All is not lost, however. The first thing we can do is get rid of the irrelevant dimensions. Decision trees do this automatically by computing the information gain of each attribute and using only the most informative ones. For nearest-neighbor, we can accomplish something similar by first discarding all attributes whose information gain is below some threshold and then measuring similarity only in the reduced space. This is quick and good enough for some applications, but unfortunately it precludes learning many concepts, like exclusive-OR: if an attribute only says something about the class when combined with others, but not on its own, it will be discarded. A more expensive but smarter option is to “wrap” the attribute selection around the learner itself, with a hill-climbing search that keeps deleting attributes as long as that doesn’t hurt nearest-neighbor’s accuracy on held-out data. Newton did a lot of attribute selection when he decided that all that matters for predicting an object’s trajectory is its mass-not its color, smell, age, or myriad other properties. In fact, the most important thing about an equation is all the quantities that don’t appear in it: once we know what the essentials are, figuring out how they depend on each other is often the easier part.

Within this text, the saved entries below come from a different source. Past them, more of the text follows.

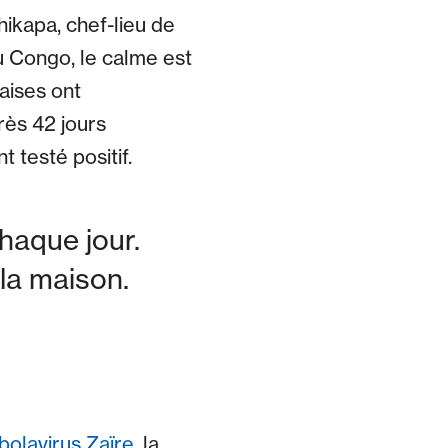
ikapa, chef-lieu de
u Congo, le calme est
aises ont
rès 42 jours
 testé positif.
haque jour.
 la maison.
bolavirus Zaïre
, la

To handle weakly relevant attributes, one option is to learn attribute weights. Instead of letting the similarity along all dimensions count equally, we “shrink” the less-relevant ones. Suppose the training examples are points in a room, and the height dimension is not that important for our purposes. Discarding it would project all examples onto the floor. Downweighting it is more like giving the room a lower ceiling. The height of a point still counts when computing its distance to other points, but less than its horizontal position. And like many other things in machine learning, we can learn attribute weights by gradient descent.

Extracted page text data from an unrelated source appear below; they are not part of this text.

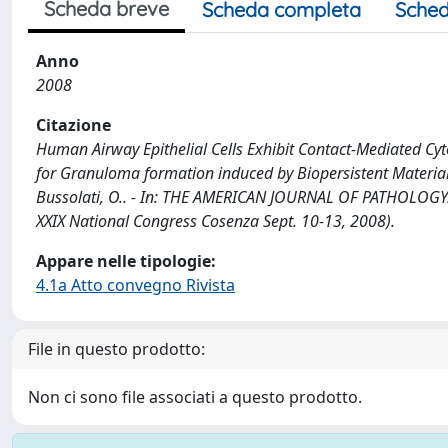
Scheda breve
Scheda completa
Sched
Anno
2008
Citazione
Human Airway Epithelial Cells Exhibit Contact-Mediated C
for Granuloma formation induced by Biopersistent Materials? /
Bussolati, O.. - In: THE AMERICAN JOURNAL OF PATHOLOGY. -
XXIX National Congress Cosenza Sept. 10-13, 2008).
Appare nelle tipologie:
4.1a Atto convegno Rivista
File in questo prodotto:
Non ci sono file associati a questo prodotto.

It may happen that the room has a high ceiling, but the data points are all near the floor, like a thin layer of dust settling on the carpet. In that case, we’re in luck: the problem looks three dimensional, but in effect it’s closer to two dimensional. We don’t have to shrink height because nature has already shrunk it for us. This “blessing of nonuniformity,” whereby data is not spread uniformly in (hyper) space, is often what saves the day. The examples may have a thousand attributes, but in reality they all “live” in a much lower-dimensional space. That’s why nearest-neighbor can be good for handwritten digit recognition, for example: each pixel is a dimension, so there are many, but only a tiny fraction of all possible images are digits, and they all live together in a cozy little corner of hyperspace. The shape of the lower-dimensional space the data lives in may be quite capricious, however. For example, if a room has furniture in it, the dust doesn’t just settle on the floor; it settles on the tabletops, chair seats, bed covers, and whatnot. If we can figure out the approximate shape of the blanket of dust covering the room, then all we need is each point’s coordinates on it. As we’ll see in the next chapter, there’s a whole subfield of machine learning dedicated to, so to speak, discovering blanket shapes by groping around in the darkness of hyperspace.